« Il s’agit [pour l’analyste] de ne pas s’identifier au sujet, d’être assez mort pour ne pas être pris dans la relation imaginaire, à l’intérieur de laquelle il est toujours sollicité d’intervenir »
(Jacques Lacan, 14 mars 1956. Séminaire 3 : Les Psychoses. Seuil. 1981. p. 182.)
« L’homme en effet entretient avec la nature des rapports que spécifient d’une part les propriétés d’une pensée identificatrice, d’autre part l’usage d’instruments ou outils artificiels. Ses rapports avec son semblable procèdent par des voies bien plus directes : nous ne désignons pas ici le langage, ni les institutions sociales élémentaires qui, quelle qu’en soit la genèse, sont dans leur structure marquées d’artificialisme ; nous pensons à cette communication affective essentielle au groupement social et qui se manifeste assez immédiatement en ces faits que c’est son semblable que l’homme exploite, que c’est en lui qu’il se reconnaît, que c’est à lui qu’il est attaché par le lien psychique indélébile qui perpétue la misère vitale, vraiment spécifique, de ses premières années.

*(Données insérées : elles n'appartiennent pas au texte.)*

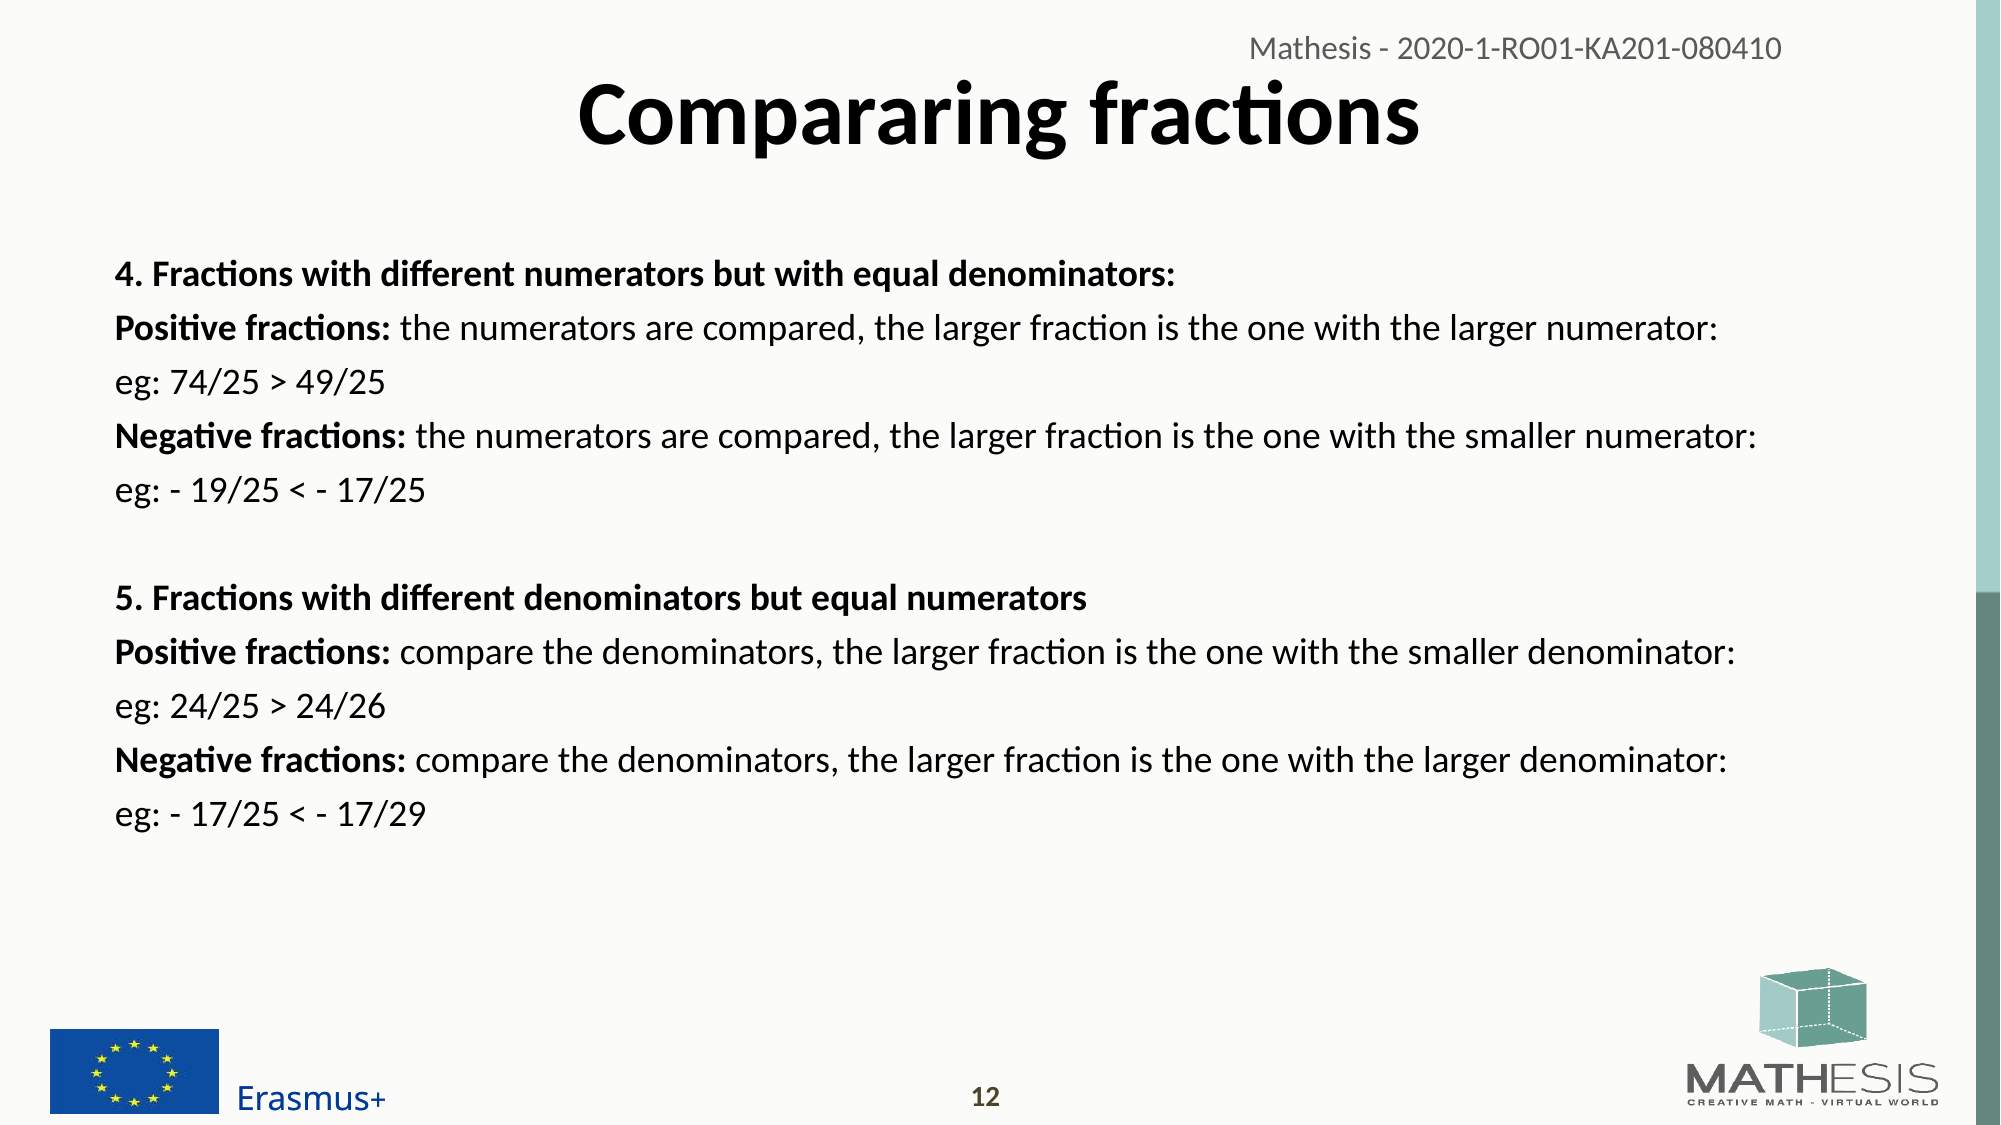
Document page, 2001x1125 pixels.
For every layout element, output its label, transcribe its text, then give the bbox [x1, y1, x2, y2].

list 4. Fractions with different numerators but with equal denominators: Positive fractions: the numerators are compared, the larger fraction is the one with the larger numerator: eg: 74/25 > 49/25 Negative fractions: the numerators are compared, the larger fraction is the one with the smaller numerator: eg: - 19/25 < - 17/25 5. Fractions with different denominators but equal numerators Positive fractions: compare the denominators, the larger fraction is the one with the smaller denominator: eg: 24/25 > 24/26 Negative fractions: compare the denominators, the larger fraction is the one with the larger denominator: eg: - 17/25 < - 17/29 [99, 232, 1900, 1005]
picture [50, 1029, 219, 1114]
title Compararing fractions [99, 45, 1900, 232]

Ces rapports peuvent être opposés à ceux qui constituent, au sens étroit, la connaissance, comme des rapports de connaturalité : nous voulons évoquer par ce terme leur homologie avec ces formes plus immédiates, plus globales et plus adaptées qui caractérisent dans leur ensemble les relations psychiques de l’animal avec son milieu naturel et par où elles se distinguent des mêmes relations chez l’homme. […] l’idée chez l’homme d’un monde uni à lui par un rapport harmonieux laisse deviner sa base dans l’anthropomorphisme du mythe de la nature ; à mesure que s’accomplit l’effort qu’anime cette idée, la réalité de cette base se révèle dans cette toujours plus vaste subversion de la nature qu’est l’hominisation de la planète : la « nature » de l’homme est sa relation à l’homme. »
Lacan, J. 1936, Au delà du « principe de réalité », In : Ecrits, pp.87-8.
« Je mettais entre l’homme et la femme un certain Autre qui avait bien l’air d’être le bon vieux Dieu de toujours, ce qui fait que jamais l’encore-à-naître ne donnera rien que de l’encorné. L’Autre comme lieu de la parole, était une façon, je ne peux pas dire de laïciser, mais d’exorciser le bon vieux Dieu. Je m’en vais peut-être vous montrer en quoi justement il existe, ce bon vieux Dieu. Pourquoi les matérialistes s’indigneraient-ils que je mette, pourquoi pas, Dieu en tiers dans l’affaire de l’amour humain ? Même les matérialistes, il leur arrive quand même d’en connaître un bout sur le ménage à trois, non ? » J. Lacan, Le Séminaire, livre XX. Encore.
De l’amour fusionnel, possessif, clos sur lui-même et fermé au dehors, amour visant à diluer les différences au sein d’un unique hermaphrodisme supra-narcissique, amour dont la fusion élimine tout espace interstitiel par lequel un tiers pourrait s’entremêler, amour qui étouffe l’interzone dans laquelle la danse pourrait avoir lieu, amour dans lequel les amants croient pouvoir renoncer à leur solitude, voire à l’abîme qui les sépare inexorablement, amour dans lequel la vue de chacun est cachée par l’autre même si tout est ouvert derrière l’autre (Rilke),… à l’inscription de l’amour dans le lien social, amour familial, renormalisé, socialisé et médiatisé par l’Autre symbolique, lequel met à la place de l’égalité fusionnelle impossible un rapport de dépendance imposé, stéréotypé, phallocentrique, inégalitaire et instable (dont la gestualité reproduit l’entrée des mariés dans la chambre nuptiale), rapport de dépendance dont la défaillance annoncée ouvre la possibilité de revisiter l’« amour » initial, défaillance des « rapports préfabriqués » par l’Autre qui permet de réinstaller pendant quelques instants l’étreinte fusionnelle perdue… jusqu’au moment où l’Autre peut désormais s’absenter car la « vie conjugale » s’est bien installée, oscillant entre la remémoration sporadique de la fusion impossible, close, narcissique, possessive et aveugle d’une part et les gestes stéréotypés, précaires, hiérarchiques et dépendants de l’autre. A chaque fois, on rate les Deux du rapport dansant, soit par l’Un prétendu de la fusion possessive, soit par le Trois du ménage.
« […] c’est une suppléance de ce pas-toute sur quoi repose la jouissance de la femme. A cette jouissance qu’elle n’est pas-toute, c’est-à-dire qui la fait quelque part absente d’elle-même, absente en tant que sujet, elle trouvera le bouchon de ce a que sera son enfant. », J. Lacan, Le Séminaire, livre XX, Encore.